Sections that might be interesting for mathematicians

Coordinate conversion

People who are into numerical mathematics are very likely to tell you otherwise, but in my opinion there is no really interesting math behind it.

Computation of the gradient

Again, from a mathematical point of view the definition of a gradient is simple, however, applied mathematicians dislike difference quotients not only because of their inherent susceptibility to cancellation, but also because of the time they take in the multivariate case for functions that take a lot of time or computational resources to evaluate.

As a result automatic differentiation was introduced. The forward as well as the backward mode are, based on Neumaier’s book on numerical analysis, analysed in this section. The backwards mode is particularly interesting as it is the way to go for potentials depending on many inputs. Naturally it has different names in different areas; the machine learning community for example loves to post like three new “graphical tutorials” on backpropagation which is nothing but a backwards automatic differentiation, which in turn is basically a clever use of the chain rule.

At this point I would like to thank Dougal Maclaurin and David Duvenaud not only for writing the AutoGrad library (a Python implementation for backwards automatic differentiation), but also for their quick support and helping me out when I encountered difficulties using it.

Sections that might be interesting for people who like to implement stuff

Implementation

This was definitely the part that took the most time and was the least interesting (again, from a mathematical point of view).
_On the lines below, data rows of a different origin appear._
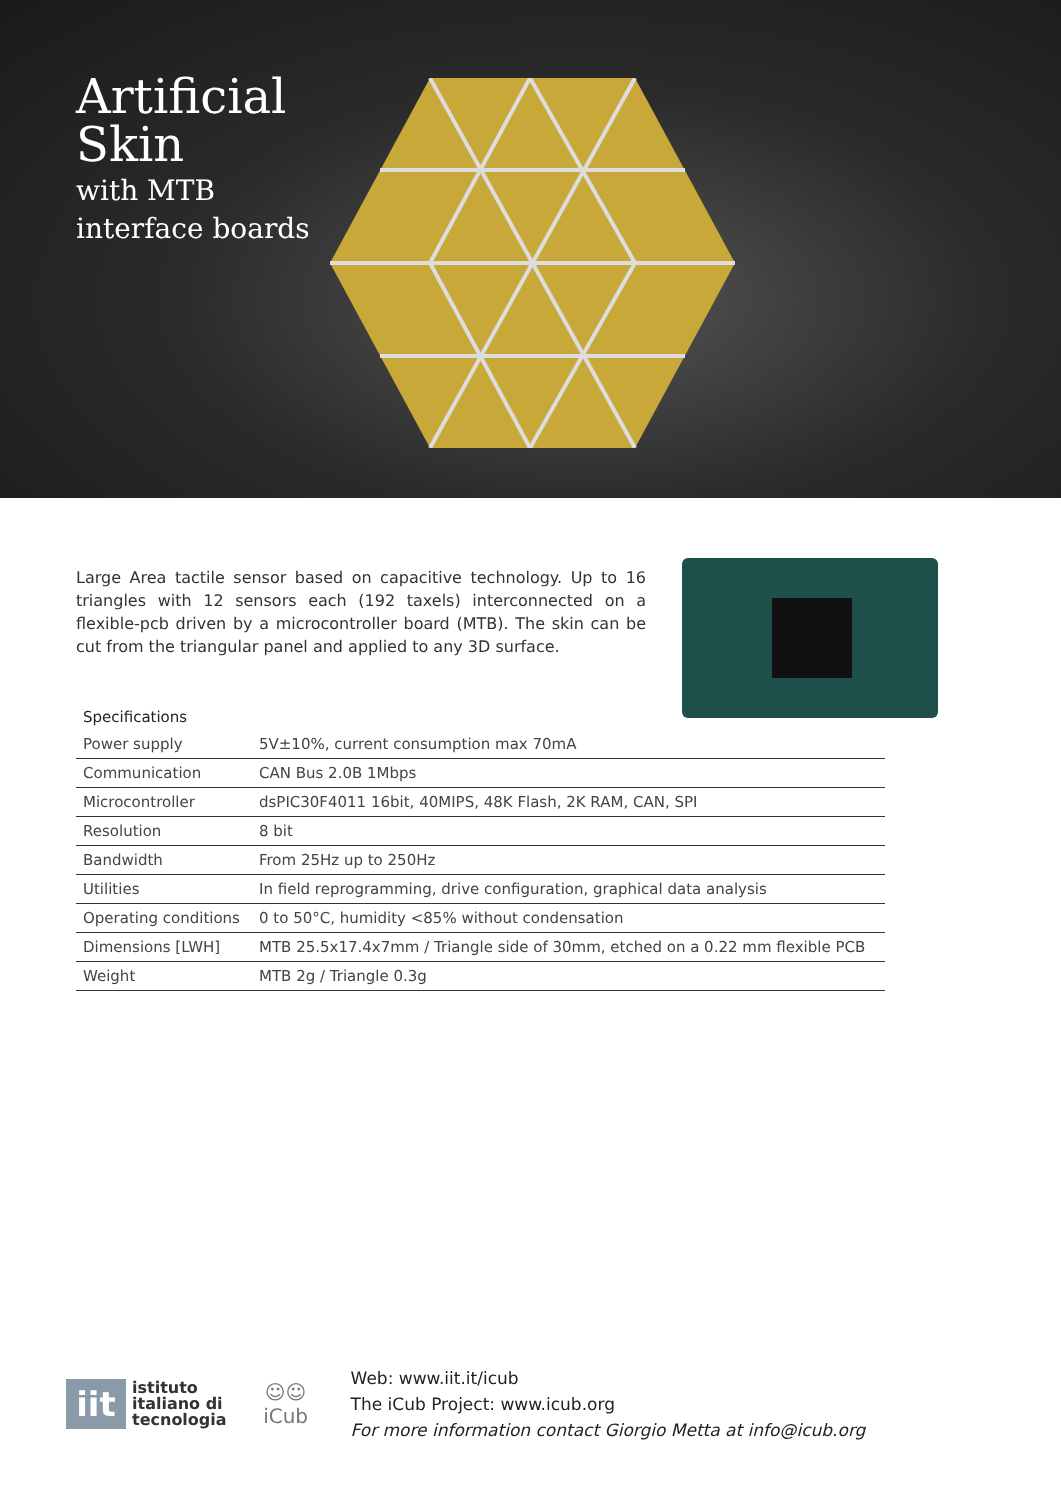Artificial
Skin
with MTB
interface boards
Large Area tactile sensor based on capacitive technology. Up to 16 triangles with 12 sensors each (192 taxels) interconnected on a flexible-pcb driven by a microcontroller board (MTB). The skin can be cut from the triangular panel and applied to any 3D surface.
Specifications
| Power supply | 5V±10%, current consumption max 70mA |
| Communication | CAN Bus 2.0B 1Mbps |
| Microcontroller | dsPIC30F4011 16bit, 40MIPS, 48K Flash, 2K RAM, CAN, SPI |
| Resolution | 8 bit |
| Bandwidth | From 25Hz up to 250Hz |
| Utilities | In field reprogramming, drive configuration, graphical data analysis |
| Operating conditions | 0 to 50°C, humidity <85% without condensation |
| Dimensions [LWH] | MTB 25.5x17.4x7mm / Triangle side of 30mm, etched on a 0.22 mm flexible PCB |
| Weight | MTB 2g / Triangle 0.3g |
iit istituto
italiano di
tecnologia
☺☺
iCub
Web: www.iit.it/icub
The iCub Project: www.icub.org
For more information contact Giorgio Metta at info@icub.org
However, it may be interesting as a starting point for people who want to play around with PDB files because I found the documentation to be pretty horrible, so I tried to summarize the parts that I needed here.

Results

I should really work on the results, but limited time and computational resources were (and still are) a real showstopper. Maybe I will update it some time, but honestly speaking (most of the) other tasks have a higher priority.